### PROVIDED PASSAGE

WINDOW WORLD, INC.; WINDOW WORLD INTERNATIONAL, LLC; and TAMMY WHITWORTH, individually and as trustee of the Tammy E. Whitworth Revocable Trust,
1. THIS MATTER is before the Court upon Defendants Window World, Inc.
(“Window World”) and Window World International, LLC’s (together with Window
World, the “Window World Defendants”) Motion for Reconsideration of Portions of
September 26, 2018 Order and Opinion (the “Reconsideration Motion” or the
“Motion”) in the above-captioned cases.
2. Having considered the Reconsideration Motion, the briefs in support of and
in opposition to the Motion, the arguments of counsel at the December 19, 2018
hearing, and other appropriate matters of record, the Court hereby DENIES the
Motion.
Brooks, Pierce, McLendon, Humphrey & Leonard LLP, by Charles E. Coble, Robert J. King III, Benjamin R. Norman, Jeffrey E. Oleynik, and Andrew L. Rodenbough, and Keogh Cox & Wilson, Ltd., by Richard W. Wolff, John P. Wolff, III, and Virginia J. McLin, for Plaintiffs Window World of Baton Rouge, LLC, Window World of Dallas, LLC, Window World of Tri State Area LLC, James W. Roland, Window World of St. Louis, Inc., Window World of Kansas City, Inc., Window World of Springfield/Peoria, Inc., James T. Lomax III, Jonathan Gillette, B&E Investors, Inc., Window World of North Atlanta, Inc., Window World of Central Alabama, Inc., Michael Edwards, Melissa Edwards, Window World of Central PA, LLC, Angell P. Wesnerford, Kenneth R. Ford, Jr., World of Windows of Denver, LLC, Rick D. Rose, Christina M. Rose, Window World of Rockford, Inc., Window World of Joliet, Inc., Scott A. Williamson, Jennifer L. Williamson, Brian C. Hopkins, Window World of Lexington, Inc., Tommy R. Jones, Jeremy T. Shumate, Window World of Phoenix LLC, James Ballard, and Toni Ballard.
Manning, Fulton & Skinner, P.A., by Michael T. Medford, Judson A. Welborn, Natalie M. Rice, and Jessica B. Vickers, and Laffey, Leitner & Goode LLC, by Mark M. Leitner, Joseph S. Goode, Jessica L. Farley, Sarah E. Thomas Pagels, and John W. Halpin, for Defendants Window World, Inc. and Window World International, LLC.
Bell, Davis & Pitt, P.A., by Andrew A. Freeman and Alan M. Ruley, for Defendant Tammy Whitworth.
Bledsoe, Chief Judge.
I.
PROCEDURAL AND FACTUAL BACKGROUND
3. The procedural and factual background of these matters is set out more fully
in Window World of Baton Rouge, LLC v. Window World, Inc., 2018 NCBC LEXIS
218 (N.C. Super. Ct. Dec. 19, 2018), Window World of Baton Rouge, LLC v. Window
World, Inc., 2018 NCBC LEXIS 102 (N.C. Super. Ct. Sept. 28, 2018), Window World
of Baton Rouge, LLC v. Window World, Inc., 2018 NCBC LEXIS 100 (N.C. Super. Ct.

######

### WRITTEN TASK 1
Can you summarize the court order in two sentences?
The court order and the listing that comes next are drawn from separate sources.

### RECORD EXTRACTS

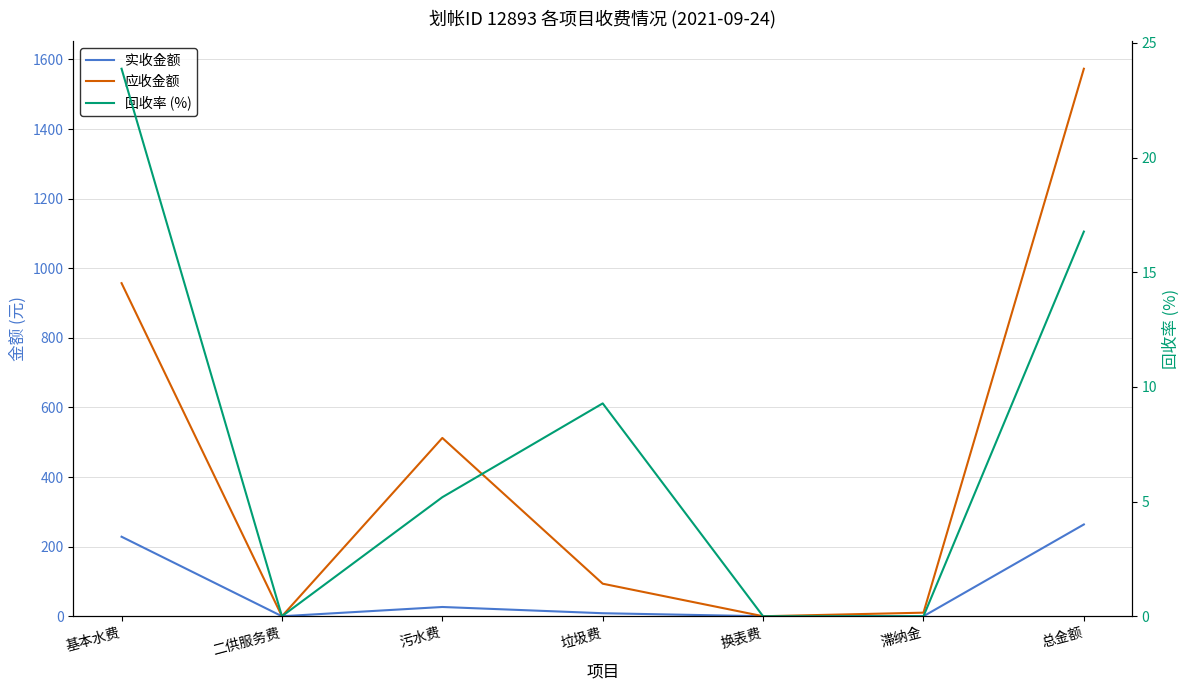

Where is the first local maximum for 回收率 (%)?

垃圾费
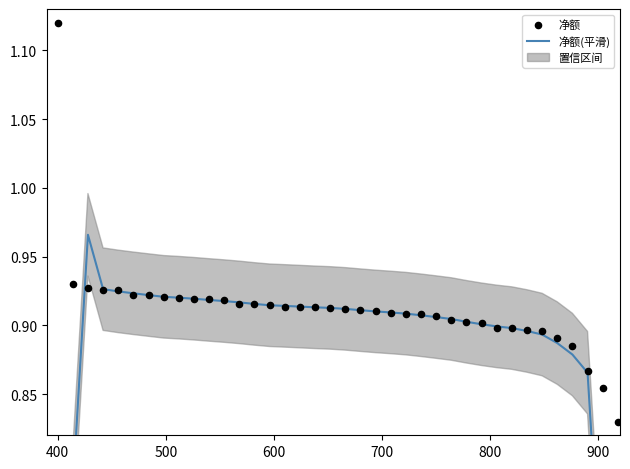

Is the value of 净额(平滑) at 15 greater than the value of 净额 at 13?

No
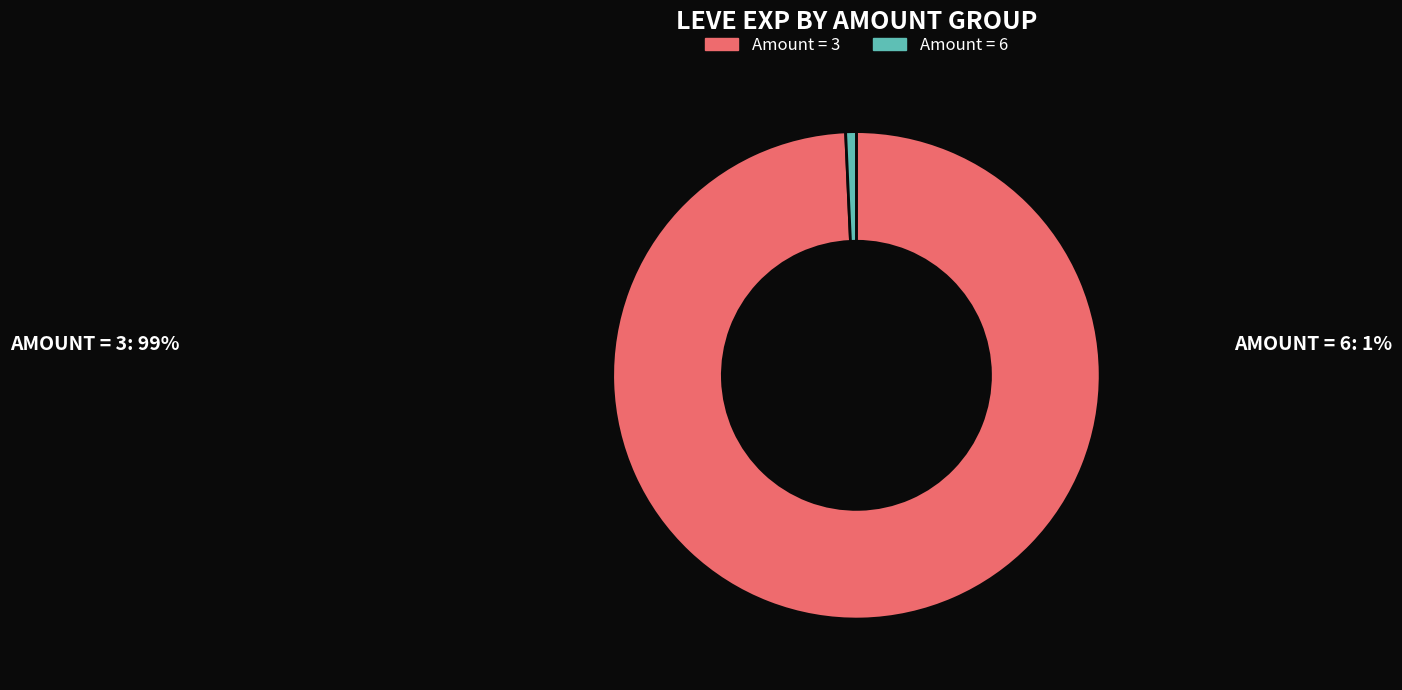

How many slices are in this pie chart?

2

######

### WRITTEN TASK 2
Could you arrange every line of the chart listing as a numbered list, skipping blank lines and leaving the pictures out?

### WRITTEN ANSWER 1
Window World, Inc. and Window World International, LLC asked the Court to reconsider portions of its September 26, 2018 Order and Opinion. After considering the briefs, the arguments of counsel at the December 19, 2018 hearing, and other appropriate matters of record, the Court denied the motion.

### WRITTEN ANSWER 2
1. Where is the first local maximum for 回收率 (%)?
2. 垃圾费
3. Is the value of 净额(平滑) at 15 greater than the value of 净额 at 13?
4. No
5. How many slices are in this pie chart?
6. 2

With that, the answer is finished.